Netanjahu hatte am Freitag eine Bodenoffensive in der Stadt Rafah an der Grenze zu Ägypten genehmigt. Dort haben rund 1,5 der mehr als 2,2 Millionen im Gazastreifen lebenden Menschen Zuflucht gesucht. Hilfsorganisationen sprechen von katastrophalen Bedingungen. Die Verbündeten Israels und die internationalen Helfer befürchten hohe Todeszahlen, sollte Israel eine Militäroperation beginnen.

Netanjahu versicherte, vor der geplanten Offensive werde die Zivilbevölkerung in Sicherheit gebracht. Scholz stellte die Frage, wie 1,5 Millionen geschützt werden oder wohin sie gebracht werden sollten. Der Terror könne nicht allein mit militärischen Mitteln besiegt werden, sagte der Kanzler.

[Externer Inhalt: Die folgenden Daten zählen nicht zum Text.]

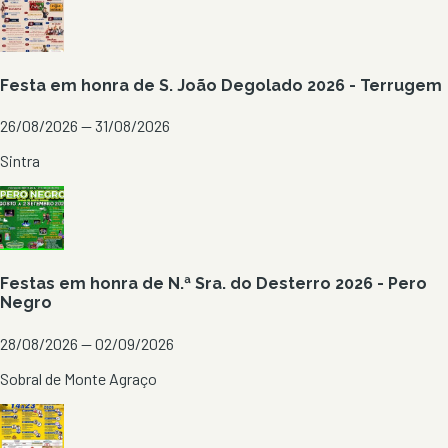
Festa em honra de S. João Degolado 2026 - Terrugem
26/08/2026 — 31/08/2026
Sintra
Festas em honra de N.ª Sra. do Desterro 2026 - Pero
Negro
28/08/2026 — 02/09/2026
Sobral de Monte Agraço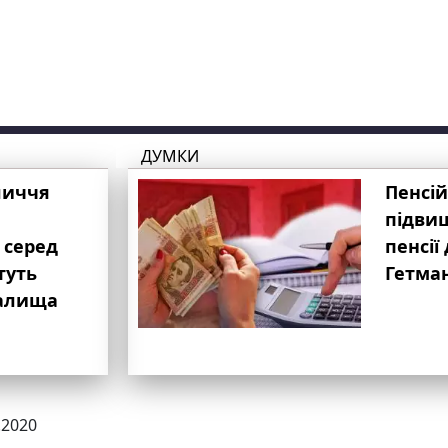
ДУМКИ
личчя
Пенсій
підвищ
 серед
пенсії 
туть
Гетма
валища
.2020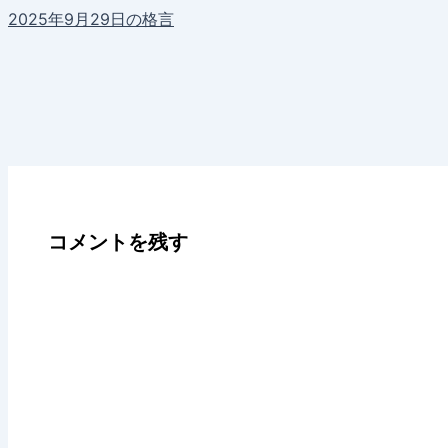
2025年9月29日の格言
コメントを残す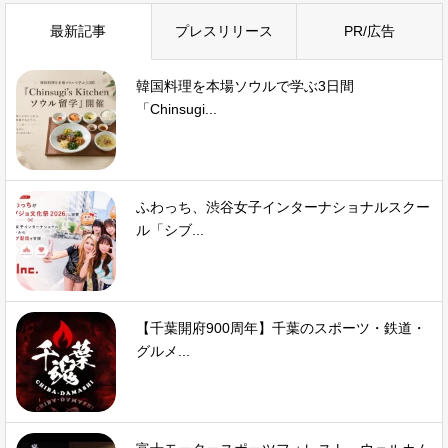
最新記事
プレスリリース
PR/広告
韓国料理を本場ソウルで学ぶ3日間
「Chinsugi...
ふわっち、渋谷女子インターナショナルスクー
ル「シブ...
【千葉開府900周年】千葉のスポーツ・鉄道・
グルメ...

Es brauche eine positive Perspektive für beide Völker, „für eine Zukunft, in der sich die Palästinenser verantwortungsvoll um ihre eigenen Angelegenheiten kümmern und sich selbst regieren können“.

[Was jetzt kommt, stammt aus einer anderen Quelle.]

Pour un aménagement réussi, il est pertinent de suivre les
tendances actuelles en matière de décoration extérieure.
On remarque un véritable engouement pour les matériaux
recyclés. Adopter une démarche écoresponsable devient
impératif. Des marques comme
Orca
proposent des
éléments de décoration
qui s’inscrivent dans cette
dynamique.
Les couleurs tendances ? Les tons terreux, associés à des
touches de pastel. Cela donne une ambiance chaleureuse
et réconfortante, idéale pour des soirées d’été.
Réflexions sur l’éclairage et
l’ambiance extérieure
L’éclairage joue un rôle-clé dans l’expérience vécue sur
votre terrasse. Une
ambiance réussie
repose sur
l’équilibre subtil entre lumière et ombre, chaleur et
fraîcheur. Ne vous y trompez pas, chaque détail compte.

Das Treffen der beiden Regierungschefs begann bereits unter frostigen Bedingungen. Scholz hatte vor seinem Israel-Besuch im jordanischen Seebad Akaba den jordanischen König Abdullah II. getroffen. Dort hatte er noch deutlicher vor der Bodenoffensive in Rafah gewarnt: „Es ist ganz klar, dass wir jetzt alles dafür tun müssen, dass die Situation nicht noch schlimmer wird als sie ist“, sagte der SPD-Politiker. „Ich glaube, dass eine große Zahl von Opfern bei einer solchen Offensive jede friedliche Entwicklung dann sehr schwer machen würde. Das wissen auch viele in Israel.“

Netanjahu machte unmittelbar vor seinem Treffen mit Scholz dagegen klar, dass er an einem Militäreinsatz in Rafah festhalte und ein Ende des Gaza-Krieges vor Erreichen aller israelischen Ziele entschieden ablehne. Sein Büro sagte die Pressekonferenz mit Scholz erst mal ab, ließ sie später aber doch noch stattfinden.

Neben Netanjahu wollte Scholz in Jerusalem auch mit Präsident Izchak Herzog, Minister Benny Gantz sowie Angehörigen von Geiseln sprechen. Man geht davon aus, dass noch rund 100 von ihnen am Leben sind.